**The problem**
Which of the lines below contain the string "defined"? Copy each one.

[Data to use — start]

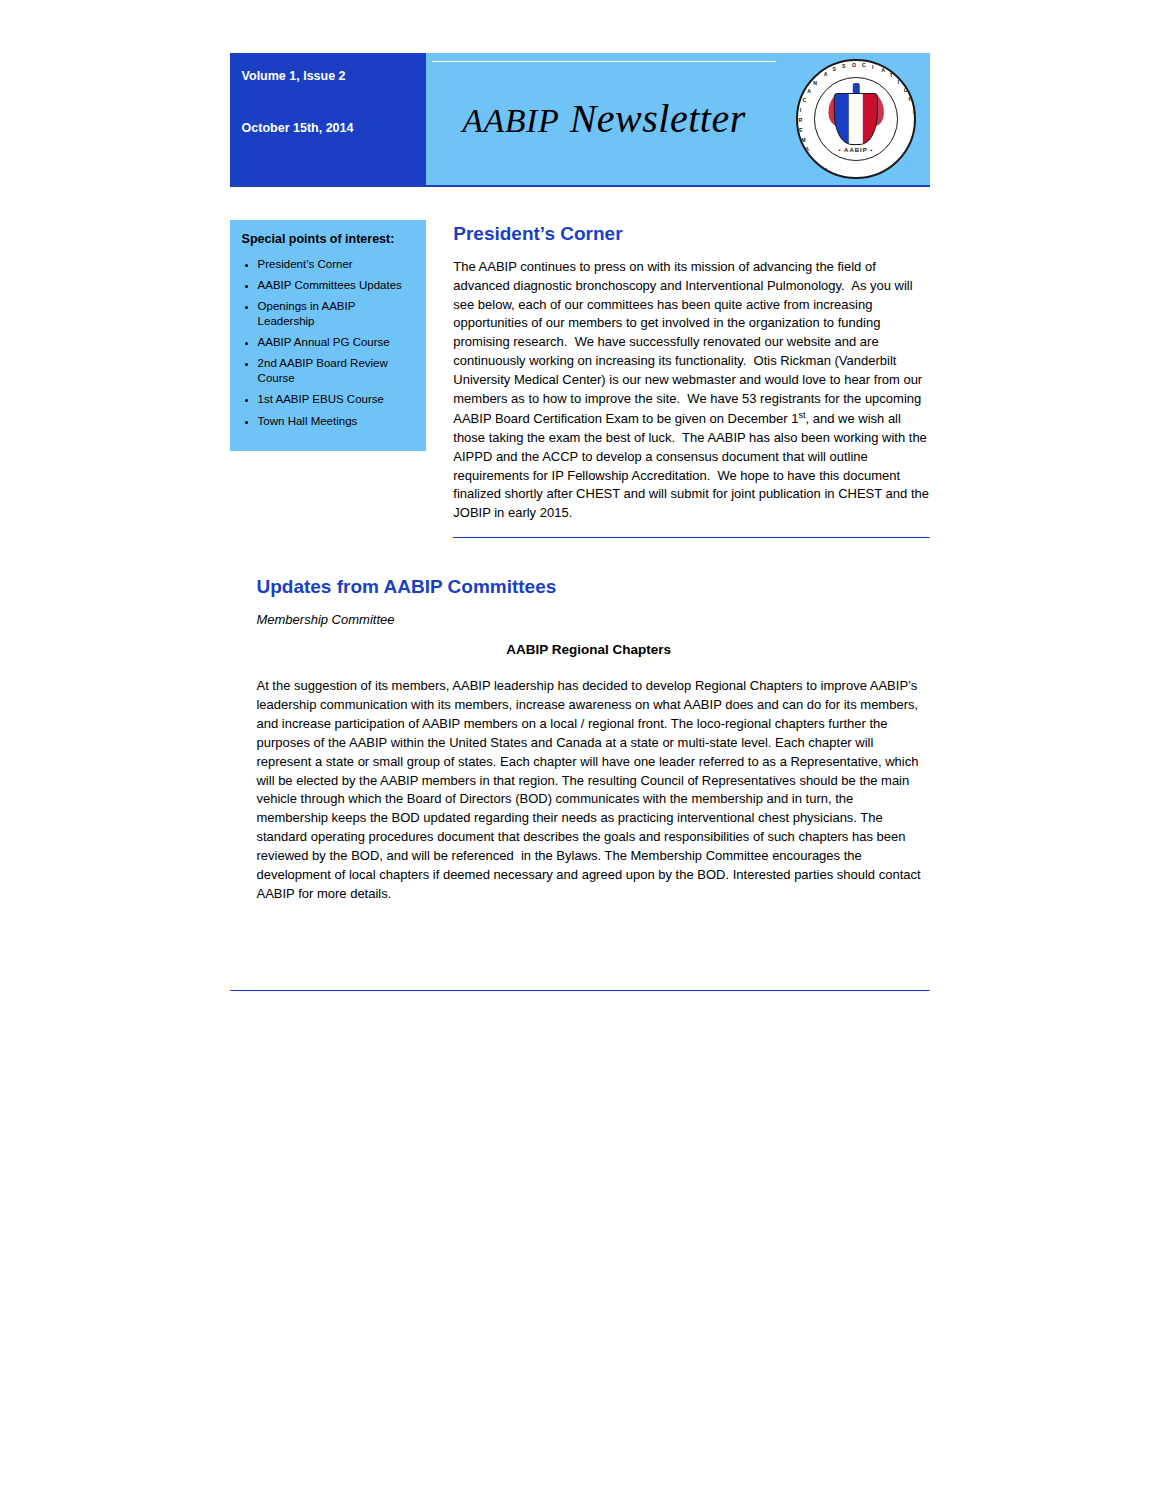Volume 1, Issue 2
October 15th, 2014
AABIP Newsletter
A M E R I C A N A S S O C I A T I O N F O R B R O N C H O L O G Y
• AABIP •
Special points of interest:
President’s Corner
AABIP Committees Updates
Openings in AABIP Leadership
AABIP Annual PG Course
2nd AABIP Board Review Course
1st AABIP EBUS Course
Town Hall Meetings
President’s Corner
The AABIP continues to press on with its mission of advancing the field of advanced diagnostic bronchoscopy and Interventional Pulmonology. As you will see below, each of our committees has been quite active from increasing opportunities of our members to get involved in the organization to funding promising research. We have successfully renovated our website and are continuously working on increasing its functionality. Otis Rickman (Vanderbilt University Medical Center) is our new webmaster and would love to hear from our members as to how to improve the site. We have 53 registrants for the upcoming AABIP Board Certification Exam to be given on December 1st, and we wish all those taking the exam the best of luck. The AABIP has also been working with the AIPPD and the ACCP to develop a consensus document that will outline requirements for IP Fellowship Accreditation. We hope to have this document finalized shortly after CHEST and will submit for joint publication in CHEST and the JOBIP in early 2015.
Updates from AABIP Committees
Membership Committee
AABIP Regional Chapters
At the suggestion of its members, AABIP leadership has decided to develop Regional Chapters to improve AABIP’s leadership communication with its members, increase awareness on what AABIP does and can do for its members, and increase participation of AABIP members on a local / regional front. The loco-regional chapters further the purposes of the AABIP within the United States and Canada at a state or multi-state level. Each chapter will represent a state or small group of states. Each chapter will have one leader referred to as a Representative, which will be elected by the AABIP members in that region. The resulting Council of Representatives should be the main vehicle through which the Board of Directors (BOD) communicates with the membership and in turn, the membership keeps the BOD updated regarding their needs as practicing interventional chest physicians. The standard operating procedures document that describes the goals and responsibilities of such chapters has been reviewed by the BOD, and will be referenced in the Bylaws. The Membership Committee encourages the development of local chapters if deemed necessary and agreed upon by the BOD. Interested parties should contact AABIP for more details.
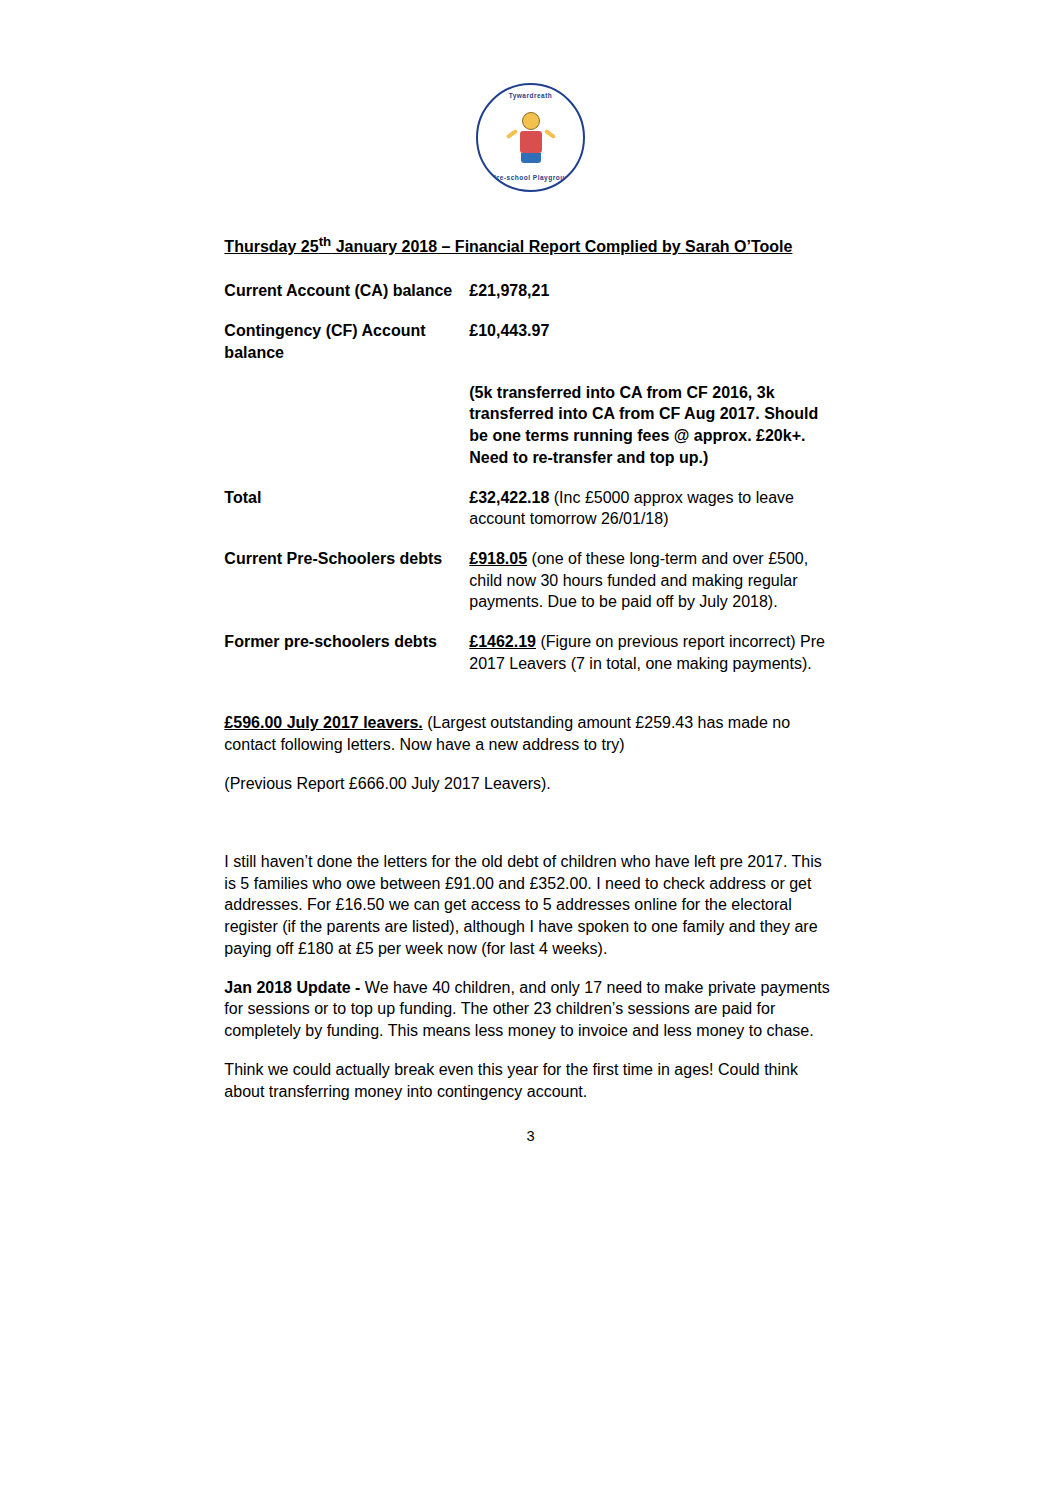Tywardreath
Pre-school Playgroup
Thursday 25th January 2018 – Financial Report Complied by Sarah O’Toole
| Current Account (CA) balance | £21,978,21 |
| Contingency (CF) Account balance | £10,443.97 |
| | (5k transferred into CA from CF 2016, 3k transferred into CA from CF Aug 2017. Should be one terms running fees @ approx. £20k+. Need to re-transfer and top up.) |
| Total | £32,422.18 (Inc £5000 approx wages to leave account tomorrow 26/01/18) |
| Current Pre-Schoolers debts | £918.05 (one of these long-term and over £500, child now 30 hours funded and making regular payments. Due to be paid off by July 2018). |
| Former pre-schoolers debts | £1462.19 (Figure on previous report incorrect) Pre 2017 Leavers (7 in total, one making payments). |
£596.00 July 2017 leavers. (Largest outstanding amount £259.43 has made no contact following letters. Now have a new address to try)
(Previous Report £666.00 July 2017 Leavers).
I still haven’t done the letters for the old debt of children who have left pre 2017. This is 5 families who owe between £91.00 and £352.00. I need to check address or get addresses. For £16.50 we can get access to 5 addresses online for the electoral register (if the parents are listed), although I have spoken to one family and they are paying off £180 at £5 per week now (for last 4 weeks).
Jan 2018 Update - We have 40 children, and only 17 need to make private payments for sessions or to top up funding. The other 23 children’s sessions are paid for completely by funding. This means less money to invoice and less money to chase.
Think we could actually break even this year for the first time in ages! Could think about transferring money into contingency account.
3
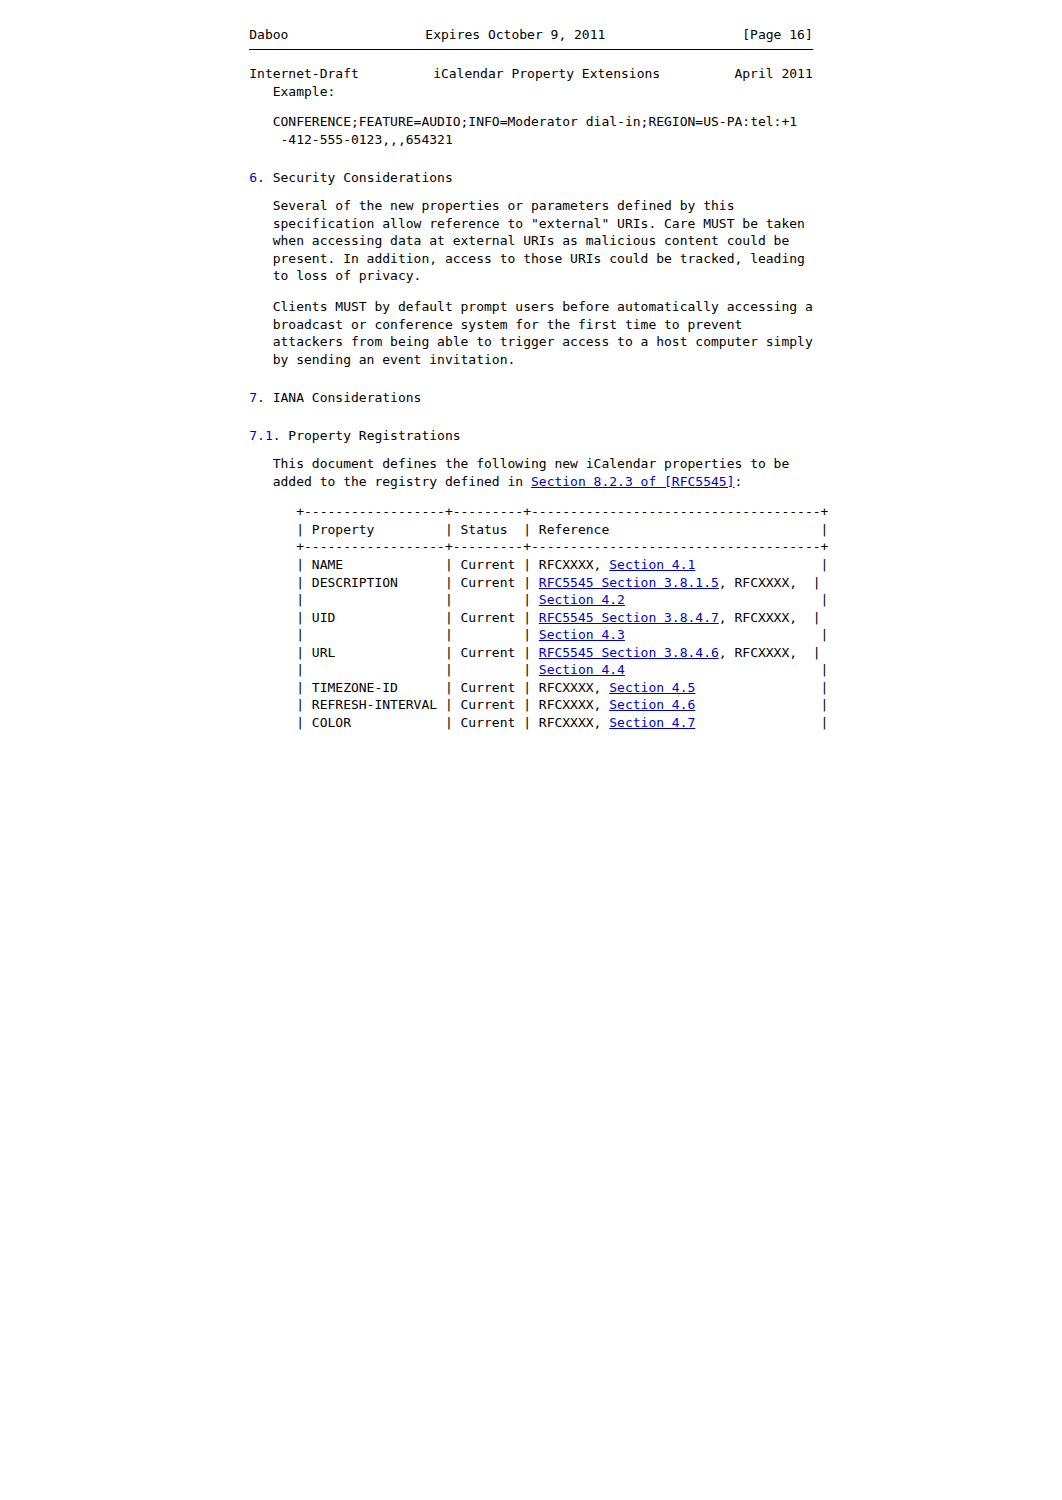Daboo Expires October 9, 2011 [Page 16]
Internet-Draft iCalendar Property Extensions April 2011
Example:
CONFERENCE;FEATURE=AUDIO;INFO=Moderator dial-in;REGION=US-PA:tel:+1
 -412-555-0123,,,654321
6. Security Considerations
Several of the new properties or parameters defined by this specification allow reference to "external" URIs. Care MUST be taken when accessing data at external URIs as malicious content could be present. In addition, access to those URIs could be tracked, leading to loss of privacy.
Clients MUST by default prompt users before automatically accessing a broadcast or conference system for the first time to prevent attackers from being able to trigger access to a host computer simply by sending an event invitation.
7. IANA Considerations
7.1. Property Registrations
This document defines the following new iCalendar properties to be added to the registry defined in Section 8.2.3 of [RFC5545]:
   +------------------+---------+-------------------------------------+
   | Property         | Status  | Reference                           |
   +------------------+---------+-------------------------------------+
   | NAME             | Current | RFCXXXX, Section 4.1                |
   | DESCRIPTION      | Current | RFC5545 Section 3.8.1.5, RFCXXXX,  |
   |                  |         | Section 4.2                         |
   | UID              | Current | RFC5545 Section 3.8.4.7, RFCXXXX,  |
   |                  |         | Section 4.3                         |
   | URL              | Current | RFC5545 Section 3.8.4.6, RFCXXXX,  |
   |                  |         | Section 4.4                         |
   | TIMEZONE-ID      | Current | RFCXXXX, Section 4.5                |
   | REFRESH-INTERVAL | Current | RFCXXXX, Section 4.6                |
   | COLOR            | Current | RFCXXXX, Section 4.7                |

[Data to use — finish]

**Answer to this exercise**
Several of the new properties or parameters defined by this specification allow reference to "external" URIs. Care MUST be taken when accessing data at external URIs as malicious content could be present. In addition, access to those URIs could be tracked, leading to loss of privacy.
This document defines the following new iCalendar properties to be added to the registry defined in Section 8.2.3 of [RFC5545]:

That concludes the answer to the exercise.